Aim of the task> Turn every line of the rows below into a numbered list, one item per line. Skip blank lines and leave the pictures out.

Data supplied>
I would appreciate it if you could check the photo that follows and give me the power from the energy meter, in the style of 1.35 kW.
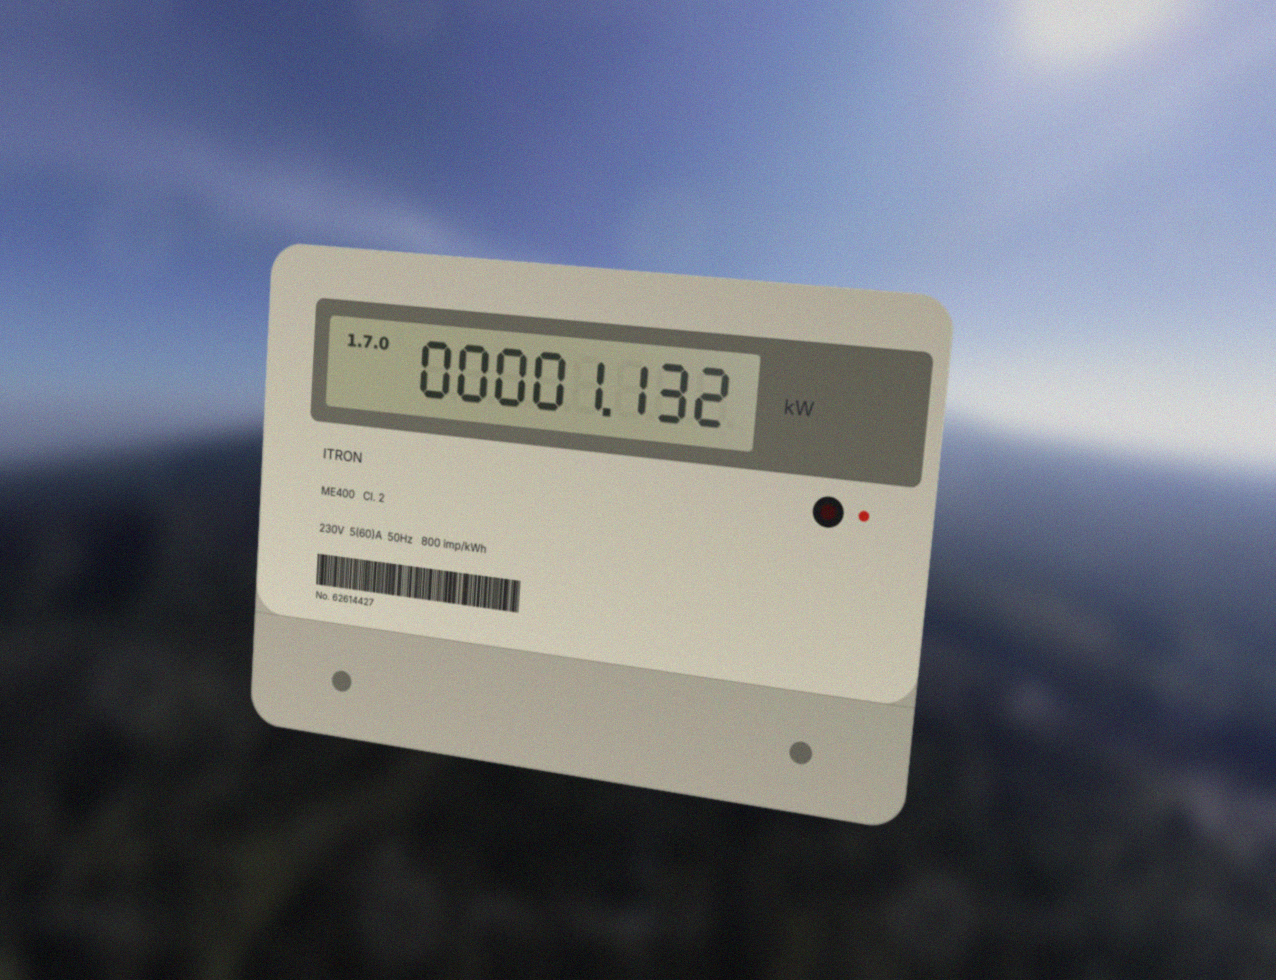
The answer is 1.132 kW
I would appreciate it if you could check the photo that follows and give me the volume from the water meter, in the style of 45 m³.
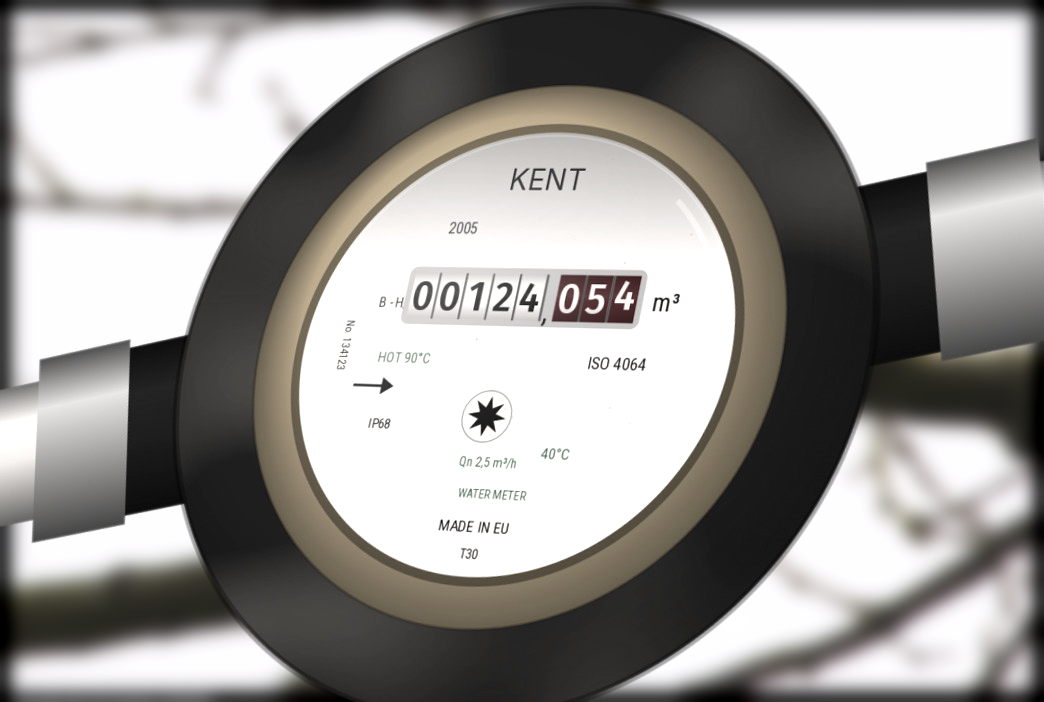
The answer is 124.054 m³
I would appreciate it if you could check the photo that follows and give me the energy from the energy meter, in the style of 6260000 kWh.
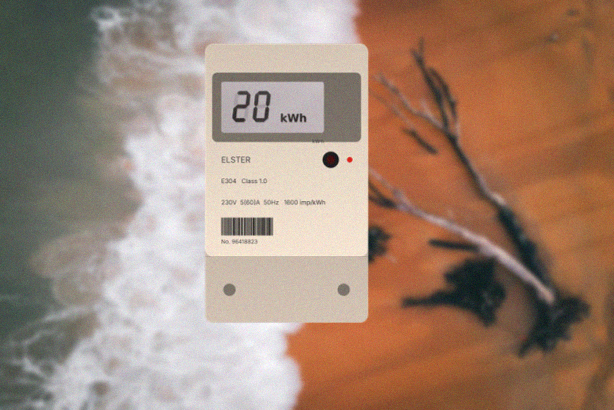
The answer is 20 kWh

Solved problem>
1. I would appreciate it if you could check the photo that follows and give me the power from the energy meter, in the style of 1.35 kW.
2. The answer is 1.132 kW
3. I would appreciate it if you could check the photo that follows and give me the volume from the water meter, in the style of 45 m³.
4. The answer is 124.054 m³
5. I would appreciate it if you could check the photo that follows and give me the energy from the energy meter, in the style of 6260000 kWh.
6. The answer is 20 kWh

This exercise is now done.